What is it about this song that is so captivating for me? I think a lot of it has to do with how it resonates with my own experience.

All throughout this song, we find the cry of a heart that knows its own proneness to drift away from the Lord. From its first lines—”Come Thou Fount of every blessing / Tune my heart to sing Thy grace”—to its last—”Here’s my heart, O take and seal it / Seal it for Thy courts above.”

It’s a song to remind the heart of what the Lord has done. To fix our eyes on the “Mount of God’s unchanging love.” It’s a memorial to Jesus as the one who helps us—our Ebenezer—by whose help alone we can come, and by whose pleasure we will live on in the kingdom to come.

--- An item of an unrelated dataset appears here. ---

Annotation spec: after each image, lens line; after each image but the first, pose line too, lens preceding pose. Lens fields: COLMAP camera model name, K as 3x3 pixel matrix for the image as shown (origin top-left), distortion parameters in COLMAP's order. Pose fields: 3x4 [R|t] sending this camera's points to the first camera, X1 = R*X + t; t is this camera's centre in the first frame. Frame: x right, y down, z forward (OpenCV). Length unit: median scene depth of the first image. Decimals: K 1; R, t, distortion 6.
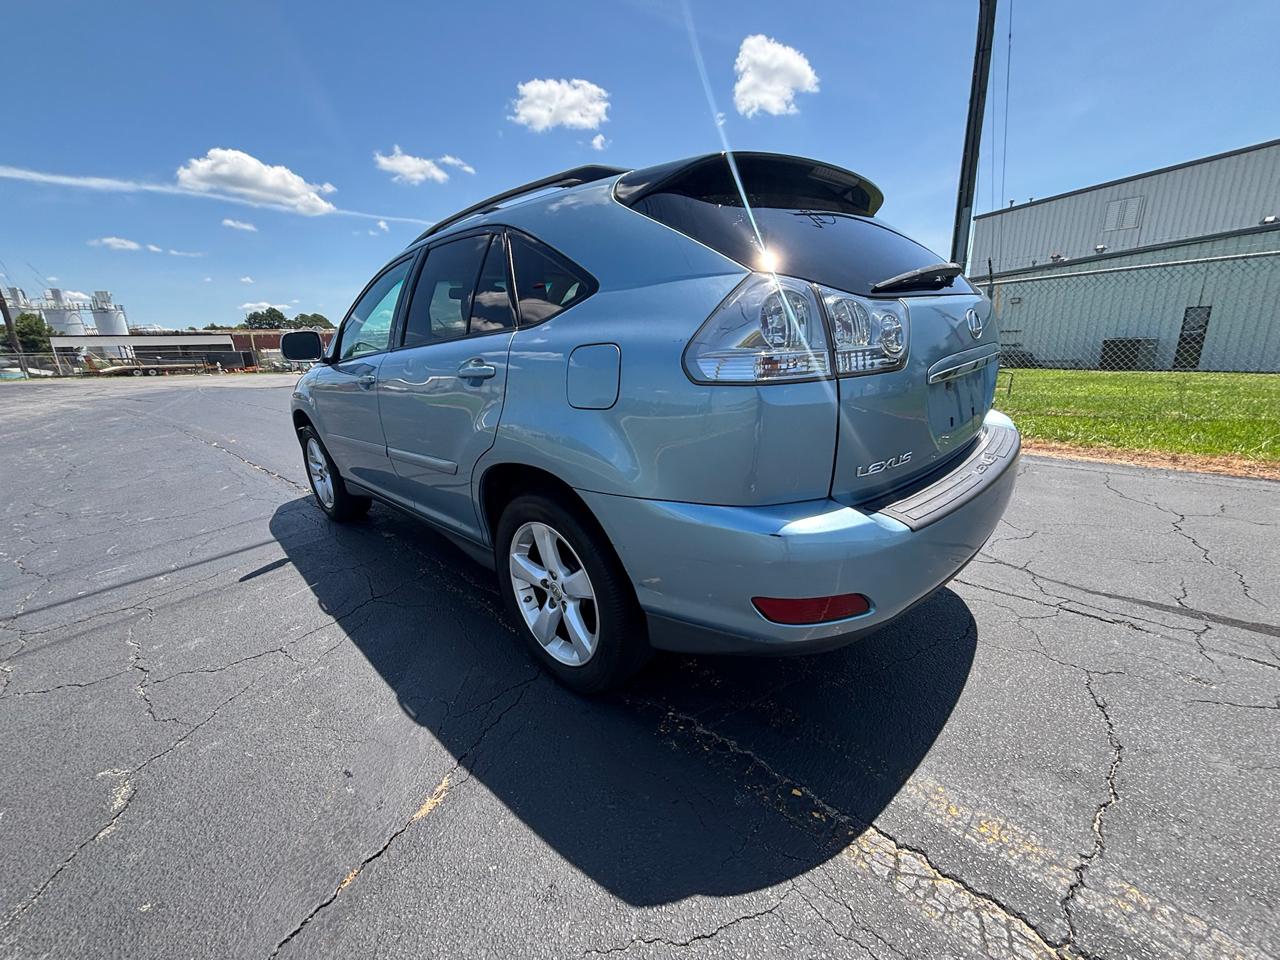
lens RADIAL K [[512.6, 0, 639.5], [0, 512.6, 477.4], [0, 0, 1]] dist [0.002194, 0.001045]
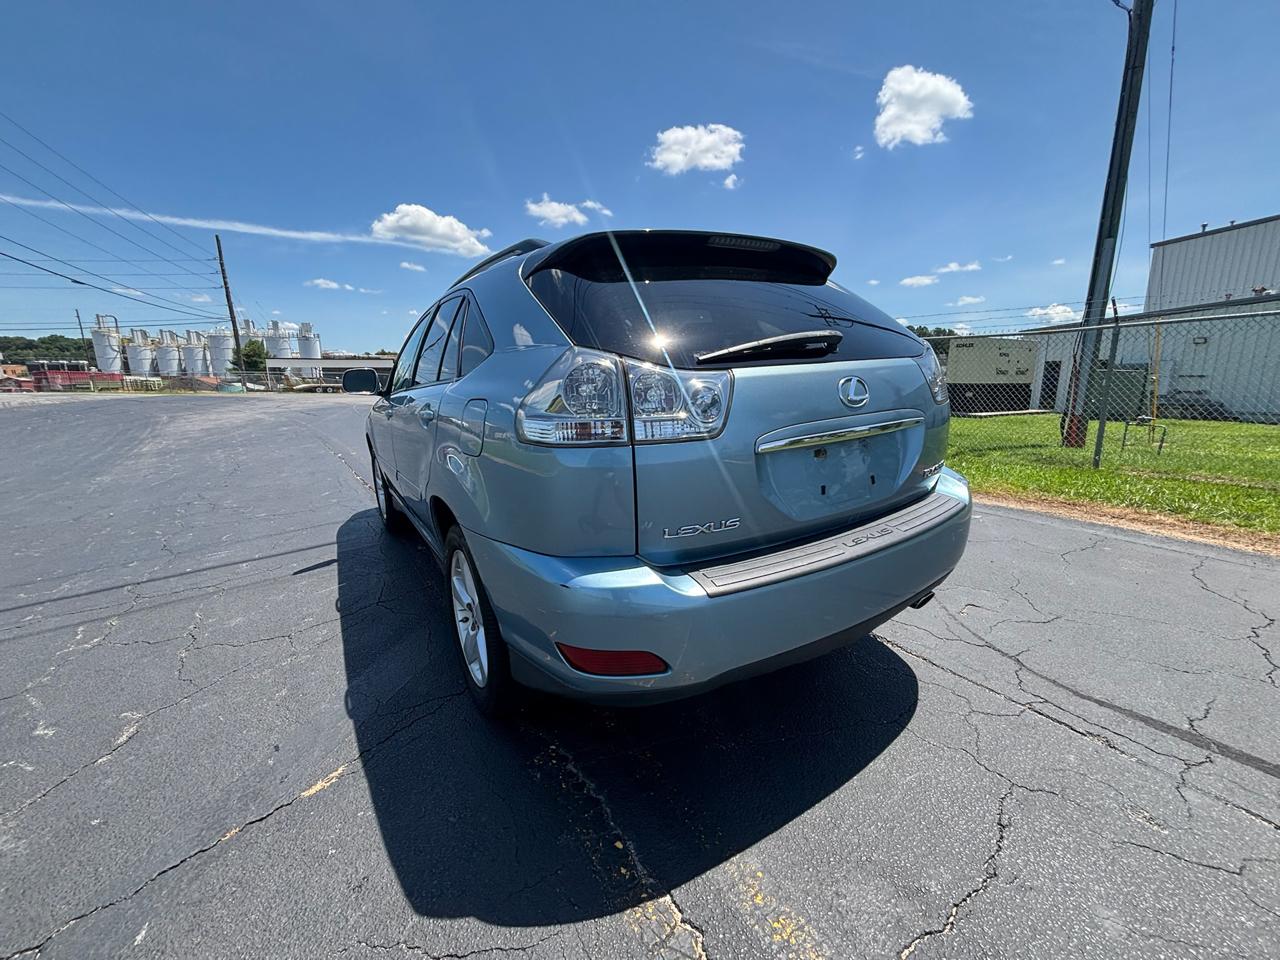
lens RADIAL K [[513.3, 0, 639.7], [0, 513.3, 478.5], [0, 0, 1]] dist [-0.000643, 0.001238]
pose [[0.974942, 0.069970, -0.211170, 0.270902], [-0.081633, 0.995553, -0.047015, -0.032723], [0.206941, 0.063075, 0.976318, -0.013125]]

This same Jesus who “sought me when a stranger,” when I wasn’t looking for Christ and he was but a stranger to me. Who nevertheless, came and sought me out. Who rescued me from danger, and placed his blood between me and the judgment of God.

Is it even possible to mumble your way through such things?

But where I sing the loudest is during what in most modern hymnals is the final verse:

O to grace how great a debtor
Daily I’m constrained to be!
Let Thy goodness, like a fetter,
Bind my wandering heart to Thee.
Prone to wander, Lord, I feel it,
Prone to leave the God I love;
Here’s my heart, O take and seal it,
Seal it for Thy courts above.

It’s the plea in these words that are so moving—and resonate so deeply. That proneness to wander, to leave the God I love… This acknowledgement of our total, and utter dependence upon the Lord… that we need him to bind our hearts to him, lest we wander off after other things. That we are prone to wander, no matter how deeply we say we love Jesus.

 

Does that not sound like much of your week and walk with the Lord? You struggle in your prayer life. You struggle in your devotions. Your mind wanders off to the things of the world and whatever you’re binge-watching on Netflix… Can we be honest? That’s probably most of us reading this post right now. It’s definitely the guy writing it.

But this isn’t the stuff of your typical praise song, is it? It’s hard to make a song like this fit the “victorious Christian living” mould. And I suspect it’s what more of us really need—a little less victory and a little more humility.

There’s nothing particularly wrong about boisterously singing of how we’ll “lay me down,”[2. Which makes the grammar nerd in me cringe.] but I’m not always sure it’s the right thing. Sometimes I think God might be more greatly praised when we sing of the wandering nature of our hearts—for it’s in our weakness that his strength is made perfect in us.